Analyse de la réforme



Conclusions: le processus de réforme et les perspectives

    La stratégie et le cadre nécessaires à la revitalisation de la FAO sont en place (tableau 3). Il faut maintenant consolider la réforme, laisser les nouvelles structures prendre racine et entamer un processus d’ajustement. La restructuration et la décentralisation n’ont pas fortement bouleversé les programmes, mais certaines fonctions importantes ont été temporairement affectées, y compris le développement du programme de terrain, et la synergie nécessaire entre activités normatives et activités opérationnelles. Ces fonctions devront être pleinement rétablies, et la situation suivie de près.

    La réforme affecte le personnel à tous les niveaux. Il est temps de se consacrer au renforcement de la capacité, de la motivation et de la conviction du personnel. Cela signifie qu’il faut former les personnes à de nouvelles techniques et recréer rapidement la capacité d’accomplir les tâches prioritaires de la FAO. Cela signifie également accroître la confiance du personnel par une approche participative. Il est de même important de renforcer la confiance des membres de la FAO à l’égard des modalités de fonctionnement de l’Organisation – chose particulièrement importante dans un climat d’austérité budgétaire.

    Les réformes exigeront un style de gestion plus décentralisé, une plus grande délégation de pouvoirs aux gestionnaires, une définition plus précise des politiques et des orientations à l’échelle de l’organisation et un contexte encourageant la créativité et le sens d’initiative du personnel, pour la solution des problèmes et la gestion responsable des programmes.

    Il faut encore changer la culture technique de la FAO, c’est-à-dire abandonner les cloisonnements du passé pour aborder les problèmes de développement de façon plus interdisciplinaire et interdépartementale. Par exemple, en assurant une rotation du personnel entre le siège et les bureaux extérieurs, la FAO pourrait stimuler les approches interdisciplinaires et renforcer les liens entre fonctions normatives et opérationnelles. Il faut toutefois que la réforme de la FAO s’étende à l’organisation de ses travaux techniques. Ces idées commencent déjà à prendre pied.

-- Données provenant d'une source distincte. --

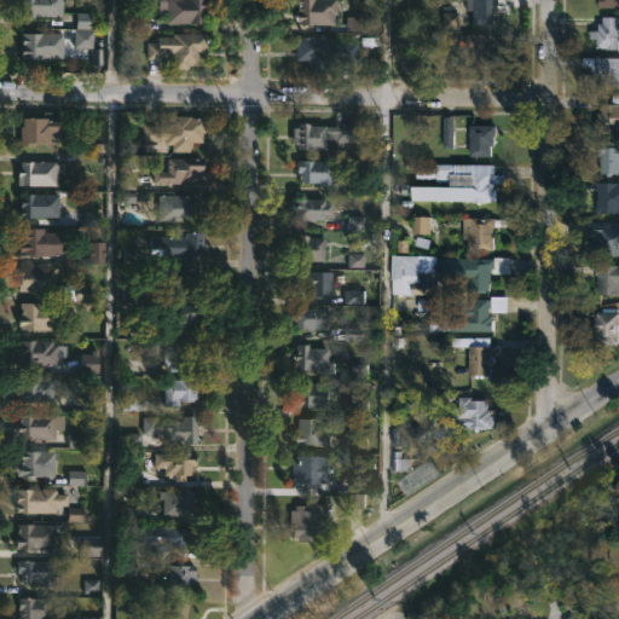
[(64,0),(64,12),(64,17),(24,16),(24,0),(64,0)]
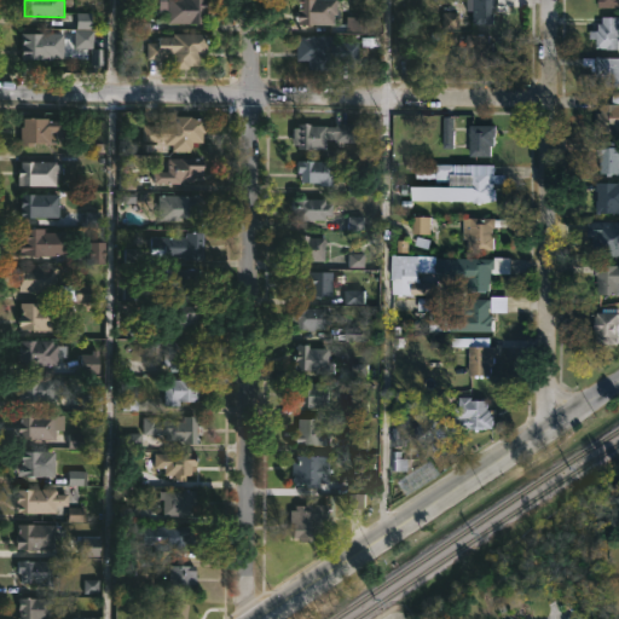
[(206,0),(206,23),(160,23),(160,0),(206,0)]
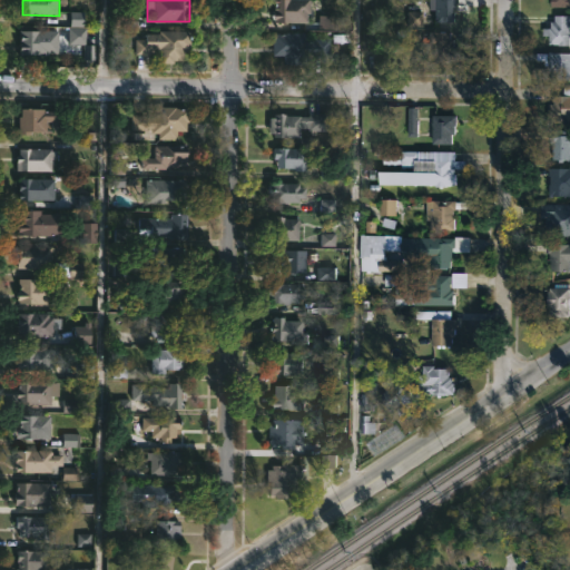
[(310,22),(275,22),(275,0),(312,0),(312,13),(310,13),(310,22)]
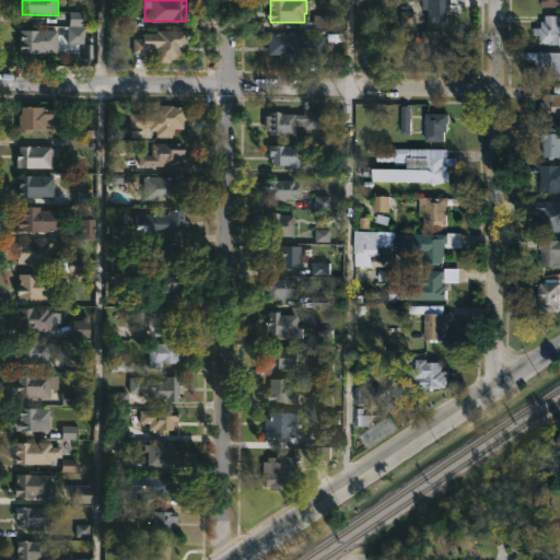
[(450,23),(429,22),(429,0),(452,0),(452,3),(450,3),(450,23)]
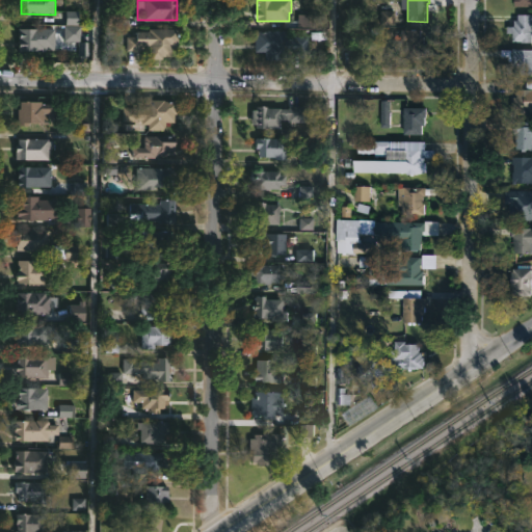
[(531,8),(531,0),(515,0),(516,8),(531,8)]
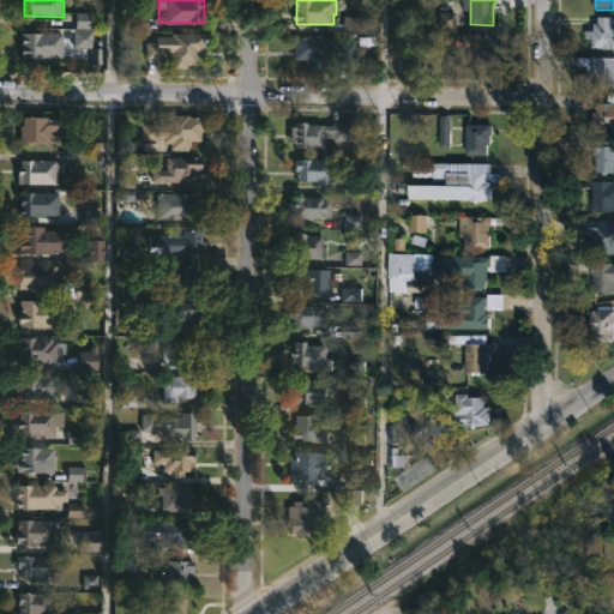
[(612,16),(611,48),(594,48),(594,30),(589,30),(589,24),(594,24),(594,16),(612,16)]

    Le Sommet mondial de l’alimentation a offert une possibilité de placer les questions d’alimentation, d’agriculture et de sécurité alimentaire au premier rang des priorités du développement et d’arriver à un consensus sur les objectifs à poursuivre. Son succès permet également à une FAO radicalement réformée et revitalisée de relever les défis et accomplir les tâches qui ont été définies lors du Sommet mondial de l’alimentation.